Polling places reduced in Milton after city takes over elections

City Council restores one precinct following complaints
Voters wait in line at Milton Library in Milton on the last day of early voting on Friday, December 2, 2022. For this year's municipal elections, Milton is planning to reduce the number of polling locations from eight to three.  (Arvin Temkar / arvin.temkar@ajc.com)

Credit: Arvin Temkar/AJC

Credit: Arvin Temkar/AJC

Voters wait in line at Milton Library in Milton on the last day of early voting on Friday, December 2, 2022. For this year's municipal elections, Milton is planning to reduce the number of polling locations from eight to three. (Arvin Temkar / arvin.temkar@ajc.com)

The city of Milton is cutting its voting locations from eight to three, a reduction in access since the city took control of this year’s local elections from Fulton County.

The changes prompted a political action committee called Milton Families First to ask the State Election Board on Wednesday to intervene in what it called a “mismanaged” process.

City officials say they have responded to residents’ concerns by voting to add a third election day polling place in southeast Milton after initially planning just two. They say voters will continue to have adequate opportunities to cast ballots this November, with lower costs to taxpayers.

The dispute over voting locations follows Milton’s decision to run its own municipal elections this fall after a feasibility study conducted by one of Georgia’s fake presidential electors, the president of a Republican Party group and city officials.

Milton Families First questioned whether it was legal for the City Council to set polling places while its members are eligible for reelection. State law gives the election superintendent — in this case, the city manager — authority to set voting locations, according to the group.

“This process has been, at best, mismanaged — and, at worst, could be unethical and in violation of state statutes,” states the letter by Milton Families First, which is opposing the reelection of Councilmen Paul Moore and Rick Mohrig. “While our strong preference would be that Milton run its own elections, the City Council has lost the ability to avoid a real and perceived conflict of interest.”

State Election Board Chairman Bill Duffey said he will look into whether the board has authority over the matter.

Milton’s election consultant, Vernetta Nuriddin, said the city’s three election day precincts and one early voting site will be able to serve the city’s voters in this year’s municipal elections, when turnout is expected to be lower than in general elections. There are over 30,000 registered voters in Milton, and about 3,800 turned out for city elections two years ago.

Fulton County will continue to operate Milton elections when federal and state candidates are on the ballot, including next year’s presidential elections.

“We can handle it with the three locations, especially with three weeks of early voting,” said Nuriddin, a former vice chairwoman for the Fulton election board. “It’s going to be a light lift for the city if we can maximize the early vote.”
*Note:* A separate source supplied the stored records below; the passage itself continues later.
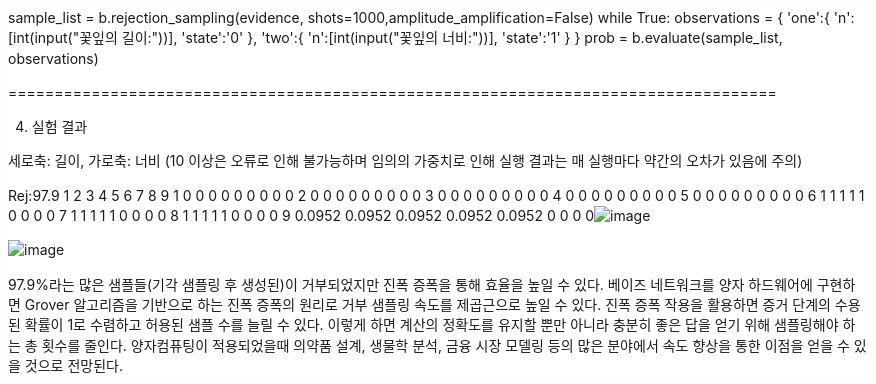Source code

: sample_list = b.rejection_sampling(evidence, shots=1000,amplitude_amplification=False)
while True:
    observations = {
        'one':{
            'n':[int(input("꽃잎의 길이:"))],
            'state':'0'
        },
        'two':{
            'n':[int(input("꽃잎의 너비:"))],
            'state':'1'
        }
    }
    prob = b.evaluate(sample_list, observations)


===================================================================================

4. 실험 결과

세로축: 길이, 가로축: 너비
(10 이상은 오류로 인해 불가능하며 임의의 가중치로 인해 실행 결과는 매 실행마다 약간의 오차가 있음에 주의)





Rej:97.9	1	2	3	4	5	6	7	8	9
1	0	0	0	0	0	0	0	0	0
2	0	0	0	0	0	0	0	0	0
3	0	0	0	0	0	0	0	0	0
4	0	0	0	0	0	0	0	0	0
5	0	0	0	0	0	0	0	0	0
6	1	1	1	1	1	0	0	0	0
7	1	1	1	1	1	0	0	0	0
8	1	1	1	1	1	0	0	0	0
9	0.0952	0.0952	0.0952	0.0952	0.0952	0	0	0	0<img width="485" alt="image" src="https://github.com/HansolSon1113/myQiskitPlayground/assets/60804796/86322501-f7f2-4c96-903a-a558a9e33216">













<img width="385" alt="image" src="https://github.com/HansolSon1113/myQiskitPlayground/assets/60804796/9c88e9ba-2b93-4e24-8732-ef015d691167">














97.9%라는 많은 샘플들(기각 샘플링 후 생성된)이 거부되었지만 진폭 증폭을 통해 효율을 높일 수 있다.
베이즈 네트워크를 양자 하드웨어에 구현하면 Grover 알고리즘을 기반으로 하는 진폭 증폭의 원리로
거부 샘플링 속도를 제곱근으로 높일 수 있다. 진폭 증폭 작용을 활용하면 증거 단계의 수용된 확률이 1로 수렴하고 허용된 샘플 수를 늘릴 수 있다. 이렇게 하면 계산의 정확도를 유지할 뿐만 아니라 충분히 좋은 답을 얻기 위해 샘플링해야 하는 총 횟수를 줄인다.
양자컴퓨팅이 적용되었을때 의약품 설계, 생물학 분석, 금융 시장 모델링 등의 많은 분야에서 속도 향상을 통한 
이점을 얻을 수 있을 것으로 전망된다.
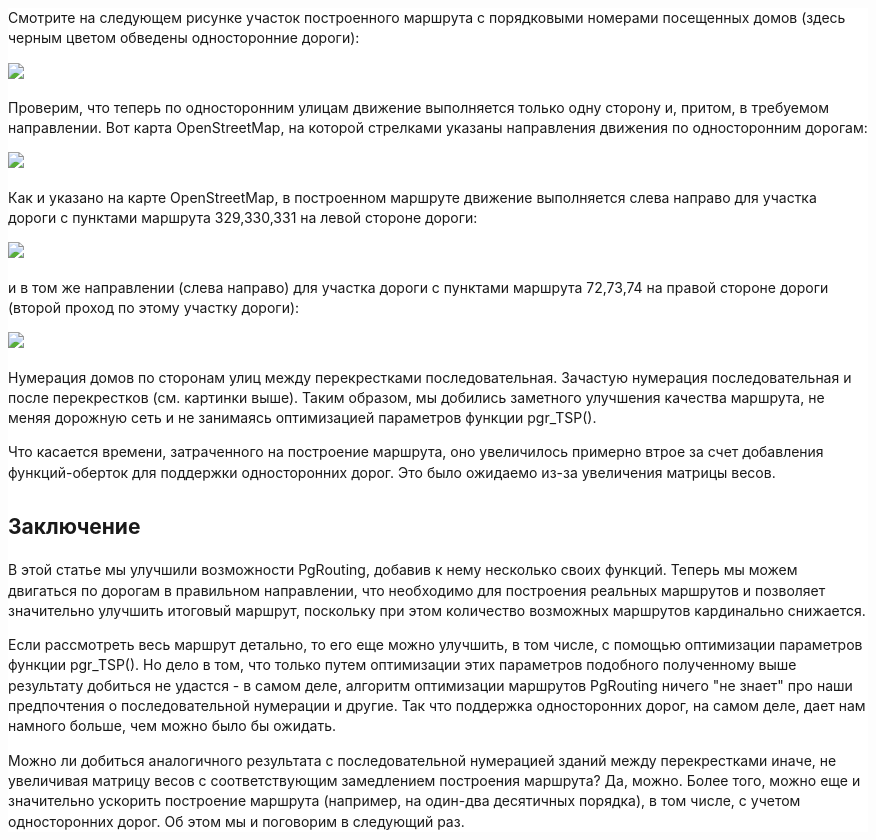 Смотрите на следующем рисунке участок построенного маршрута с порядковыми номерами посещенных домов (здесь черным цветом обведены односторонние дороги):

![](https://habrastorage.org/webt/p7/fz/wq/p7fzwqxptce9j-whnjbdfjv0otk.jpeg)

Проверим, что теперь по односторонним улицам движение выполняется только одну сторону и, притом, в требуемом направлении. Вот карта OpenStreetMap, на которой стрелками указаны направления движения по односторонним дорогам:

![](https://habrastorage.org/webt/b3/gs/cs/b3gscsmdj5dxeq8ikjy6x8urm8s.jpeg)

Как и указано на карте OpenStreetMap, в построенном маршруте движение выполняется слева направо для участка дороги с пунктами маршрута 329,330,331 на левой стороне дороги:

![](https://habrastorage.org/webt/pw/fv/7p/pwfv7pgbg41gp1zgomtnbd-qliu.jpeg)

и в том же направлении (слева направо) для участка дороги с пунктами маршрута 72,73,74 на правой стороне дороги (второй проход по этому участку дороги):

![](https://habrastorage.org/webt/d7/be/lz/d7belzn4uy-x6g_8p0ta38qltzs.jpeg)

Нумерация домов по сторонам улиц между перекрестками последовательная. Зачастую нумерация последовательная и после перекрестков (см. картинки выше). Таким образом, мы добились заметного улучшения качества маршрута, не меняя дорожную сеть и не занимаясь оптимизацией параметров функции pgr_TSP().

Что касается времени, затраченного на построение маршрута, оно увеличилось примерно втрое за счет добавления функций-оберток для поддержки односторонних дорог. Это было ожидаемо из-за увеличения матрицы весов.

## Заключение

В этой статье мы улучшили возможности PgRouting, добавив к нему несколько своих функций. Теперь мы можем двигаться по дорогам в правильном направлении, что необходимо для построения реальных маршрутов и позволяет значительно улучшить итоговый маршрут, поскольку при этом количество возможных маршрутов кардинально снижается.

Если рассмотреть весь маршрут детально, то его еще можно улучшить, в том числе, с помощью оптимизации параметров функции pgr_TSP(). Но дело в том, что только путем оптимизации этих параметров подобного полученному выше результату добиться не удастся - в самом деле, алгоритм  оптимизации маршрутов PgRouting ничего "не знает" про наши предпочтения о последовательной нумерации и другие. Так что поддержка односторонних дорог, на самом деле, дает нам намного больше, чем можно было бы ожидать.

Можно ли добиться аналогичного результата с последовательной нумерацией зданий между перекрестками иначе, не увеличивая матрицу весов с соответствующим замедлением построения маршрута? Да, можно. Более того, можно еще и значительно ускорить построение маршрута (например, на один-два десятичных порядка), в том числе, с учетом односторонних дорог. Об этом мы и поговорим в следующий раз.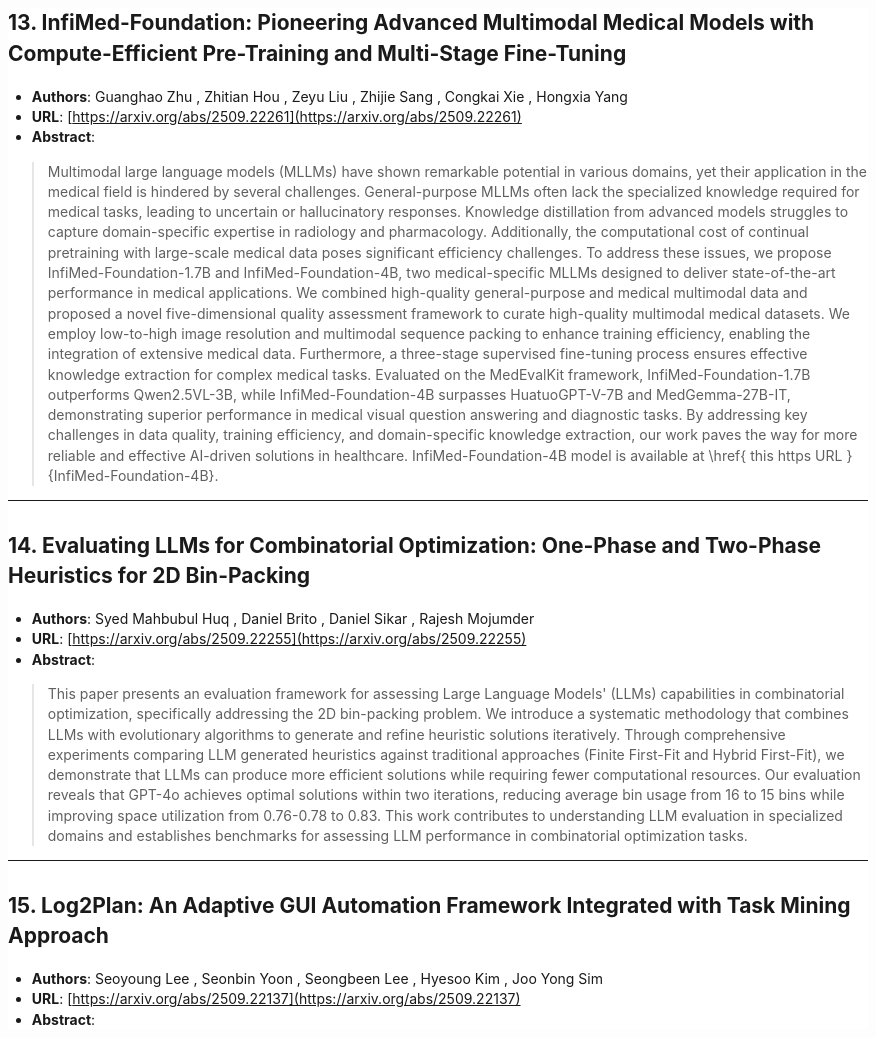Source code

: 
## 13. InfiMed-Foundation: Pioneering Advanced Multimodal Medical Models with Compute-Efficient Pre-Training and Multi-Stage Fine-Tuning
- **Authors**: Guanghao Zhu , Zhitian Hou , Zeyu Liu , Zhijie Sang , Congkai Xie , Hongxia Yang
- **URL**: [https://arxiv.org/abs/2509.22261](https://arxiv.org/abs/2509.22261)
- **Abstract**:
> Multimodal large language models (MLLMs) have shown remarkable potential in various domains, yet their application in the medical field is hindered by several challenges. General-purpose MLLMs often lack the specialized knowledge required for medical tasks, leading to uncertain or hallucinatory responses. Knowledge distillation from advanced models struggles to capture domain-specific expertise in radiology and pharmacology. Additionally, the computational cost of continual pretraining with large-scale medical data poses significant efficiency challenges. To address these issues, we propose InfiMed-Foundation-1.7B and InfiMed-Foundation-4B, two medical-specific MLLMs designed to deliver state-of-the-art performance in medical applications. We combined high-quality general-purpose and medical multimodal data and proposed a novel five-dimensional quality assessment framework to curate high-quality multimodal medical datasets. We employ low-to-high image resolution and multimodal sequence packing to enhance training efficiency, enabling the integration of extensive medical data. Furthermore, a three-stage supervised fine-tuning process ensures effective knowledge extraction for complex medical tasks. Evaluated on the MedEvalKit framework, InfiMed-Foundation-1.7B outperforms Qwen2.5VL-3B, while InfiMed-Foundation-4B surpasses HuatuoGPT-V-7B and MedGemma-27B-IT, demonstrating superior performance in medical visual question answering and diagnostic tasks. By addressing key challenges in data quality, training efficiency, and domain-specific knowledge extraction, our work paves the way for more reliable and effective AI-driven solutions in healthcare. InfiMed-Foundation-4B model is available at \href{ this https URL }{InfiMed-Foundation-4B}.

---

## 14. Evaluating LLMs for Combinatorial Optimization: One-Phase and Two-Phase Heuristics for 2D Bin-Packing
- **Authors**: Syed Mahbubul Huq , Daniel Brito , Daniel Sikar , Rajesh Mojumder
- **URL**: [https://arxiv.org/abs/2509.22255](https://arxiv.org/abs/2509.22255)
- **Abstract**:
> This paper presents an evaluation framework for assessing Large Language Models' (LLMs) capabilities in combinatorial optimization, specifically addressing the 2D bin-packing problem. We introduce a systematic methodology that combines LLMs with evolutionary algorithms to generate and refine heuristic solutions iteratively. Through comprehensive experiments comparing LLM generated heuristics against traditional approaches (Finite First-Fit and Hybrid First-Fit), we demonstrate that LLMs can produce more efficient solutions while requiring fewer computational resources. Our evaluation reveals that GPT-4o achieves optimal solutions within two iterations, reducing average bin usage from 16 to 15 bins while improving space utilization from 0.76-0.78 to 0.83. This work contributes to understanding LLM evaluation in specialized domains and establishes benchmarks for assessing LLM performance in combinatorial optimization tasks.

---

## 15. Log2Plan: An Adaptive GUI Automation Framework Integrated with Task Mining Approach
- **Authors**: Seoyoung Lee , Seonbin Yoon , Seongbeen Lee , Hyesoo Kim , Joo Yong Sim
- **URL**: [https://arxiv.org/abs/2509.22137](https://arxiv.org/abs/2509.22137)
- **Abstract**:
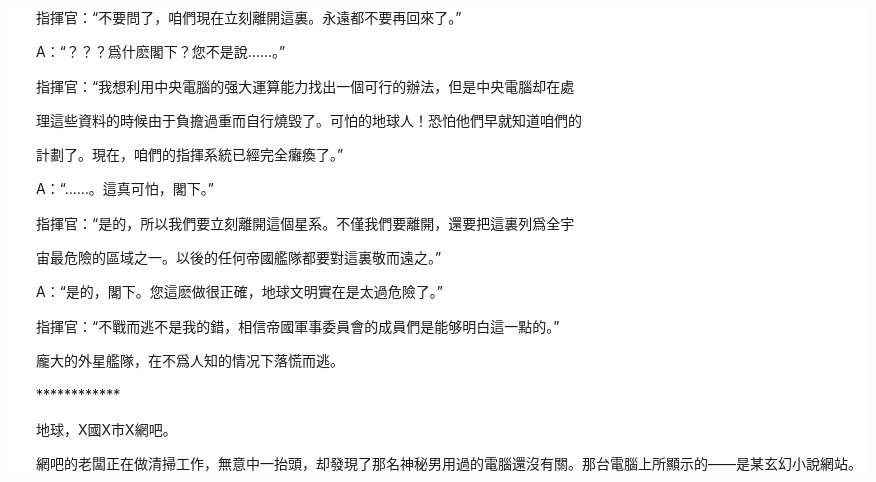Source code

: 　　指揮官：“不要問了，咱們現在立刻離開這裏。永遠都不要再回來了。”  
  
　　A：“？？？爲什麽閣下？您不是說……。”  
  
　　指揮官：“我想利用中央電腦的强大運算能力找出一個可行的辦法，但是中央電腦却在處  
  
　　理這些資料的時候由于負擔過重而自行燒毀了。可怕的地球人！恐怕他們早就知道咱們的  
  
　　計劃了。現在，咱們的指揮系統已經完全癱瘓了。”  
  
　　A：“……。這真可怕，閣下。”  
  
　　指揮官：“是的，所以我們要立刻離開這個星系。不僅我們要離開，還要把這裏列爲全宇  
  
　　宙最危險的區域之一。以後的任何帝國艦隊都要對這裏敬而遠之。”  
  
　　A：“是的，閣下。您這麽做很正確，地球文明實在是太過危險了。”  
  
　　指揮官：“不戰而逃不是我的錯，相信帝國軍事委員會的成員們是能够明白這一點的。”  
  
　　龐大的外星艦隊，在不爲人知的情况下落慌而逃。  
  
　　\*\*\*\*\*\*\*\*\*\*\*\*  
  
　　地球，X國X市X網吧。  
  
　　網吧的老闆正在做清掃工作，無意中一抬頭，却發現了那名神秘男用過的電腦還沒有關。那台電腦上所顯示的——是某玄幻小說網站。

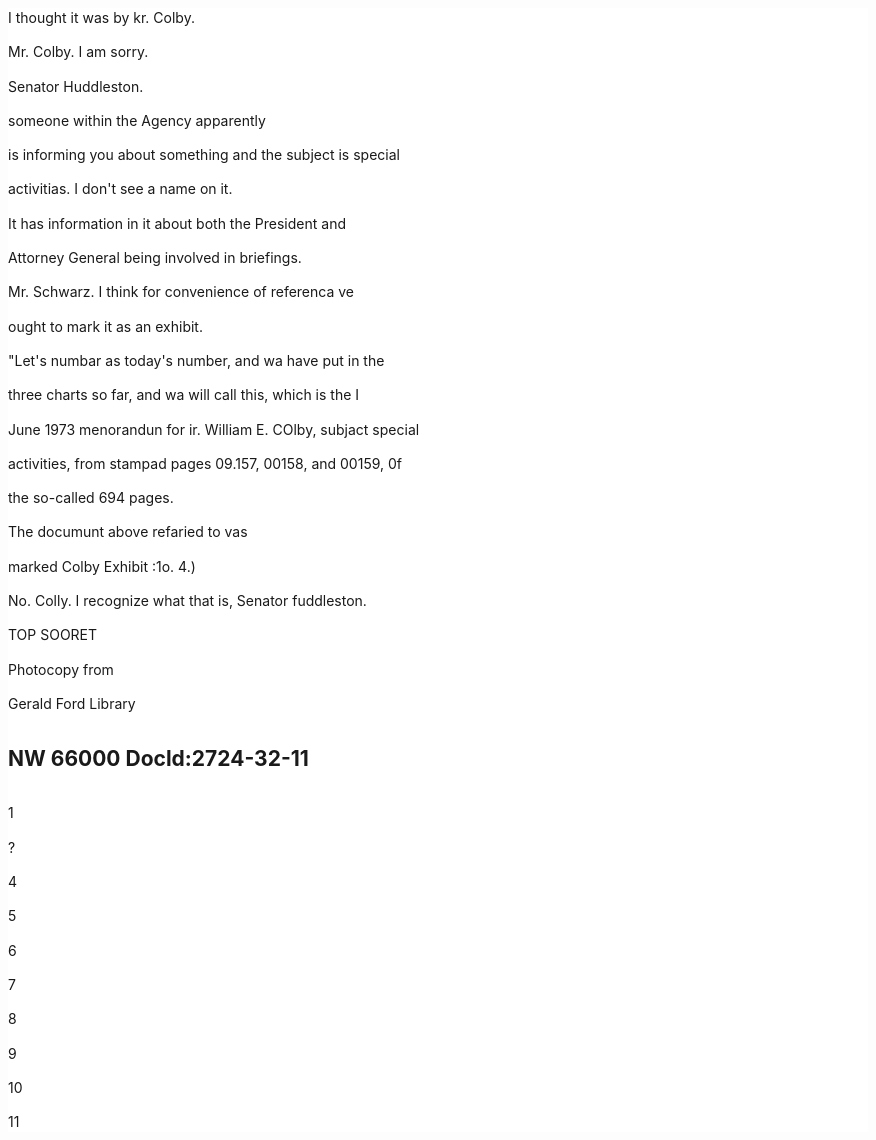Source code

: I thought it was by kr. Colby.

Mr. Colby. I am sorry.

Senator Huddleston.

someone within the Agency apparently

is informing you about something and the subject is special

activitias. I don't see a name on it.

It has information in it about both the President and

Attorney General being involved in briefings.

Mr. Schwarz. I think for convenience of referenca ve

ought to mark it as an exhibit.

"Let's numbar as today's number, and wa have put in the

three charts so far, and wa will call this, which is the I

June 1973 menorandun for ir. William E. COlby, subjact special

activities, from stampad pages 09.157, 00158, and 00159, 0f

the so-called 694 pages.

The documunt above refaried to vas

marked Colby Exhibit :1o. 4.)

No. Colly. I recognize what that is, Senator fuddleston.

TOP SOORET

Photocopy from

Gerald Ford Library

NW 66000 Docld:2724-32-11
---

##
1

?

4

5

6

7

8

9

10

11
Several voting rights groups have urged the city to add voting locations.

“While we appreciate the limited resources the city has to manage elections, self-administering elections separate from Fulton County was a conscious decision made by the council, and as such, it is incumbent on you that your decision does not result in discriminatory and exclusionary access to the ballot,” states a May letter from Fair Fight Action, the New Georgia Project Action Fund, the Represent GA Network, Common Cause Georgia and All Voting is Local Action Georgia.

In at least three other Georgia counties, polling locations have recently been closed or moved.

Lincoln County reduced the number of voting sites from seven to three last month, and Floyd County last week decided on 19 election day precincts, down from 25. Troup County officials approved moving four voting locations currently housed in schools.

Statewide, county election boards closed 214 precincts between 2012 and 2018, which amounted to nearly 8% of Georgia’s polling places, according to a count by The Atlanta Journal-Constitution.